Gather each line in the entries that includes the string "README".

+++ Data provided +++

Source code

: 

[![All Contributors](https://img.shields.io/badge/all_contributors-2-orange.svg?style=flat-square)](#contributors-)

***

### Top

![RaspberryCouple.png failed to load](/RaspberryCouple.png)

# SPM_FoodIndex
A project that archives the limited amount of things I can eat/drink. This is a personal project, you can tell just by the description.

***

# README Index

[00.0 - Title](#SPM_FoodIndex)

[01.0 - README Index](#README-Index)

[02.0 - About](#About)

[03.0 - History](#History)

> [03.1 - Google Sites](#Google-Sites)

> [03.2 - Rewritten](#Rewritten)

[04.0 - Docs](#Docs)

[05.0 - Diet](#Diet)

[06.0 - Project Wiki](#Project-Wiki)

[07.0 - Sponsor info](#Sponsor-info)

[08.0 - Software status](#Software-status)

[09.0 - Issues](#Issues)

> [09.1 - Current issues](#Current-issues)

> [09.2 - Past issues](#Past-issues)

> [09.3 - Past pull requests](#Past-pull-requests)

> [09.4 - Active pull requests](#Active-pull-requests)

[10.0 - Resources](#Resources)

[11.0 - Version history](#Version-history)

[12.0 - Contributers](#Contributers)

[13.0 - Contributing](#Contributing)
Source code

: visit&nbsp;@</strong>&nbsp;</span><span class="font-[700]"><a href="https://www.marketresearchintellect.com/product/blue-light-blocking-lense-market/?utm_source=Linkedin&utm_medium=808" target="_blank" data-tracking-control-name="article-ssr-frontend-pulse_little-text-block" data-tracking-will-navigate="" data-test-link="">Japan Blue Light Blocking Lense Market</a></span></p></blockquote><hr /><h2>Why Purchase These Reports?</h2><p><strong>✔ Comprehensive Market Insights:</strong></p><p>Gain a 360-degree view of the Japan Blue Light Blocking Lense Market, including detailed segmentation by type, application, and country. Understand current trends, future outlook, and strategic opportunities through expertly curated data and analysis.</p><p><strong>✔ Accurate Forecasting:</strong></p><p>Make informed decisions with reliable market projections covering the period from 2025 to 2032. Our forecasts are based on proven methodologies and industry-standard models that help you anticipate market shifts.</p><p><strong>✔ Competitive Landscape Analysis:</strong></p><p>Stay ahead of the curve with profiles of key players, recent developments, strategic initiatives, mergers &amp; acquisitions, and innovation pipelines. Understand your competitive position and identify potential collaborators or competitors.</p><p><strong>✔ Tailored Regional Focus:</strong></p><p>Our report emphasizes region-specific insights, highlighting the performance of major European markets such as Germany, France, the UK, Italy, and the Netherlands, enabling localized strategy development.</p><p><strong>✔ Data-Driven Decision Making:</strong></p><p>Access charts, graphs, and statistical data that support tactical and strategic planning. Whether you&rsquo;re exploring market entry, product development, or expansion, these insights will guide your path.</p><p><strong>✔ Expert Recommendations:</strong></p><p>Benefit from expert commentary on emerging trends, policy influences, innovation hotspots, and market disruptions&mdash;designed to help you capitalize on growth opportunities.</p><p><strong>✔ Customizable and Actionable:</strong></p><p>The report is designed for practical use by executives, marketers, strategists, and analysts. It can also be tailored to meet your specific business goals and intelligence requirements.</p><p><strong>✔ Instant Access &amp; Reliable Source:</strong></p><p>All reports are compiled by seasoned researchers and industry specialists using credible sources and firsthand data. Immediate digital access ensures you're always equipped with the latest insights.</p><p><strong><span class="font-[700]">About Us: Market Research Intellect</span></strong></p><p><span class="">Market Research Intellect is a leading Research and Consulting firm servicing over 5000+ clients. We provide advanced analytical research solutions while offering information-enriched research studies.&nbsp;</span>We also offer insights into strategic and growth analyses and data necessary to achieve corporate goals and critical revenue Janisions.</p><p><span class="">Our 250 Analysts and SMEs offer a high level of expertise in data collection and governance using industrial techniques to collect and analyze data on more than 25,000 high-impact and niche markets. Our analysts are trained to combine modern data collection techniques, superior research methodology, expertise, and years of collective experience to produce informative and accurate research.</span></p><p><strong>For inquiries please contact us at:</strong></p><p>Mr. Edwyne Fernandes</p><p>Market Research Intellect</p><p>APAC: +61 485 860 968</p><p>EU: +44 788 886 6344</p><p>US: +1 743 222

+++

## Result below
# README Index
[01.0 - README Index](#README-Index)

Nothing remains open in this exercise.